The author justifies her mining of what some might dismiss as mere ‘fiction’ by demonstrating that books and short stories published by survivors may include at least as much autobiographical information in their own way as some formal witness statements. However, by relying heavily on such accounts she also forefronts the trauma of participants in the fighting rather than the wounds of the population at large.
Those whose ancestors’ lives were turned upside down by the loss of a breadwinner or other family member may disagree with veteran Desmond Ryan’s asserion in 1936 that ‘the deepest wounds of the Civil War were spiritual wounds’. But no doubt the psychological impact on individuals and on the new state was immense, and some participants found writing about it personally helpful. This was ‘therapeutic testimony’, notes Aiken.
Readers of her book may be surprised to find that psychological language was used at the time of the Civil War to brand women as ‘hysterical’, and otherwise to stigmatize and silence people.
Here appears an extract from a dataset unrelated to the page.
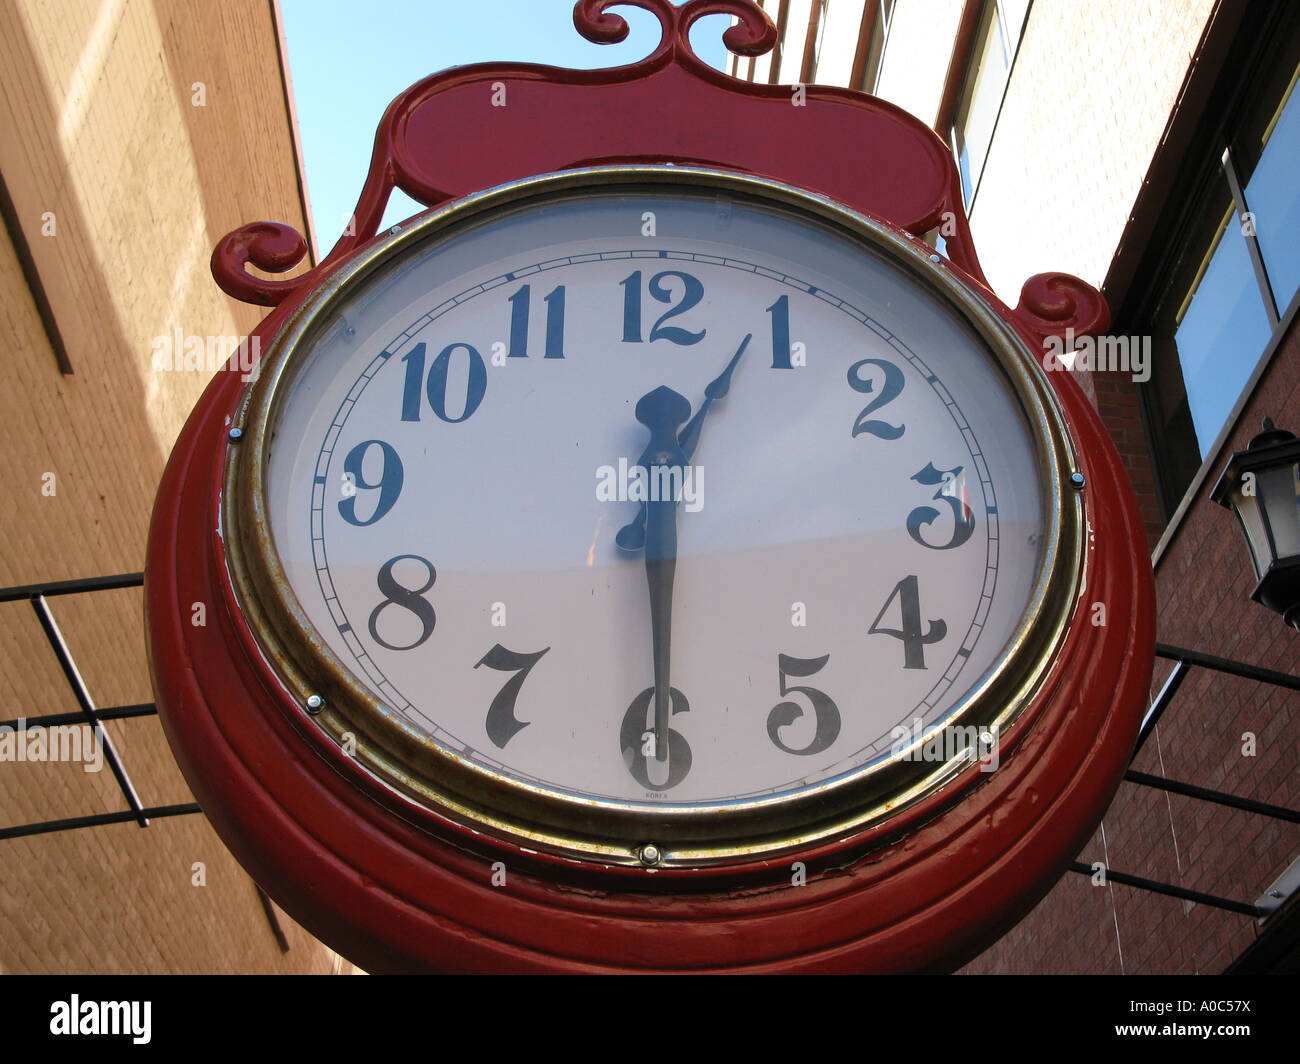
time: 12:29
As early as 1903, in Arthur Griffith’s United Irishman, the socialist Fred Ryan took issue with W.B. Yeats for depicting nationalist fervour in a way that Ryan saw as attempting to define advanced nationalists clinically and thus reduce patriotism to pathology.
From ‘therapeutic testimony’ Aiken moves to women’s pain, and to indications of sexual violence that she thinks have been hidden in plain sight. It was not the case that nobody wished to articulate what happened during the Civil War. But sometimes too few people wanted to hear what was said. Síobhra Aiken distinguishes between the experiences of men and women in sensitive and subtle ways. While drawing on the methodology of literary criticism and feminism, she largely avoids shoehorning examples into an abstract theoretical framework, although occasionally a single quotation seems basis enough for her to make a broad statement about some author’s general view.
Her last two chapters deal with the phenomena of ‘spiritual exiles and exiled emigrants’, and perpetrator testimony. She deftly but compassionately unpicks the defensive mechanisms that participants used to make meaning of their decisions to emigrate or of their own brutality. As the fate of Frank Aiken shows, not all those on the ‘losing side’ in the Civil War had tragic ends. While Seán MacBride, another former IRA chief-of-staff, went on to win the Nobel Peace Prize, Frank Aiken came to champion a non-aligned policy at the United Nations and won credit for the completion of the nuclear non-proliferation treaty of 1968. And where George Lennon found spiritual comfort in Zen Buddhism, Frank Aiken won the lasting respect of Tibetan Buddhists for his vigorous ministerial objections to China’s suppression of Tibet.
In 1998 the present reviewer met the Dalai Lama in north-eastern India. During that meeting I handed him a personal letter from the president of Ireland. As he turned over the envelope, unprompted by discussion of the matter, he touched the embossed golden harp of Ireland on its back and said just this: ‘Ah, Frank Aiken’. The Bureau of Military History invited Frank Aiken to send it a formal witness statement about his experiences in the Irish revolution. He chose not to do so. His great-granddaughter’s book helps to break the silence.